Selective Extrauterine Placental Perfusion in Monochorionic Twins Is Feasible-A Case Series.

作者信息

Kuehne Benjamin, Trieschmann Jan, Butzer Sarina Kim, Mehler Katrin, Gottschalk Ingo, Kribs Angela, Oberthuer André

机构信息

Division of Neonatology, Department of Pediatrics, Faculty of Medicine and University Hospital Cologne, University of Cologne, 50937 Cologne, Germany.
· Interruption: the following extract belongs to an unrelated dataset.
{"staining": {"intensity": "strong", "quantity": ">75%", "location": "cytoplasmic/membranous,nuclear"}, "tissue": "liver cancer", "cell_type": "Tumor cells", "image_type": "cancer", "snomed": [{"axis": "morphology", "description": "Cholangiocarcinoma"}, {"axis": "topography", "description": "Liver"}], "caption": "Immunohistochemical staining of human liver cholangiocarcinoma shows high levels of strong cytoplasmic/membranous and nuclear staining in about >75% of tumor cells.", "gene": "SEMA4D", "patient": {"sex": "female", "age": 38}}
Department of Gynecology and Obstetrics, Faculty of Medicine and University Hospital Cologne, University of Cologne, 50937 Cologne, Germany.

出版信息

Children (Basel). 2024 Oct 17;11(10):1256. doi: 10.3390/children11101256.

Abstract

BACKGROUND

Monochorionic (MC) twins are at risk for severe twin-to-twin transfusion syndrome (TTTS) or twin anemia-polycythemia sequence (TAPS). In the case of preterm delivery, cesarean section (CS) with immediate umbilical cord clamping (ICC) of both twins is usually performed. While the recipient is at risk for polycythemia and may benefit from ICC, this procedure may result in aggravation of anemia with increased morbidity in the anemic donor. The purpose of this study was to demonstrate that the novel approach of selective extrauterine placental perfusion (EPP) with delayed umbilical cord clamping (DCC) in the donor infant is feasible in neonatal resuscitation of MC twins and may prevent severe anemia in donor and polycythemia in the recipient.

METHODS

Preterm MC twins with antenatal suspected severe anemia of the donor as measured by Doppler ultrasound, born with birthweights < 1500 g by CS, were transferred to the neonatal resuscitation unit with placenta and intact umbilical cords. In the donor, the umbilical cord was left intact to provide DCC with parallel respiratory support (EPP approach), while the cord of the recipient was clamped immediately after identification.

RESULTS

Selective EPP was performed in three cases of MC twins with TAPS and acute peripartum TTTS. All donor twins had initial hemoglobin levels ≥ 13.0 g/dL, and none of them required red blood cell transfusion on the first day after birth.

CONCLUSIONS

Selective EPP may be a feasible strategy for neonatal resuscitation of MC preterm twins with high stage TAPS and TTTS to prevent anemia-related morbidities and may improve infant outcome.

摘要

背景

单绒毛膜(MC)双胎有发生严重双胎输血综合征(TTTS)或双胎贫血 - 红细胞增多序列征(TAPS)的风险。对于早产情况,通常会对双胎进行剖宫产(CS)并立即钳夹脐带(ICC)。虽然受血儿有红细胞增多的风险,可能从脐带立即钳夹中获益,但该操作可能会加重贫血供体的贫血状况并增加其发病率。本研究的目的是证明在供体婴儿中采用选择性宫外胎盘灌注(EPP)和延迟脐带钳夹(DCC)的新方法在MC双胎新生儿复苏中是可行的,并且可以预防供体的严重贫血和受血儿的红细胞增多症。

方法

通过多普勒超声产前怀疑供体严重贫血的早产MC双胎,经剖宫产出生体重<1500g,带着胎盘和完整脐带转入新生儿复苏单元。在供体中,保留脐带完整以提供延迟脐带钳夹并给予并行呼吸支持(EPP方法),而受血儿的脐带在识别后立即钳夹。

结果

对3例患有TAPS和急性分娩期TTTS的MC双胎进行了选择性EPP。所有供体双胎出生时初始血红蛋白水平≥13.0g/dL,且出生后第一天均无需输注红细胞。

结论

选择性EPP可能是对患有高分期TAPS和TTTS的MC早产双胎进行新生儿复苏以预防贫血相关并发症的可行策略,并且可能改善婴儿结局。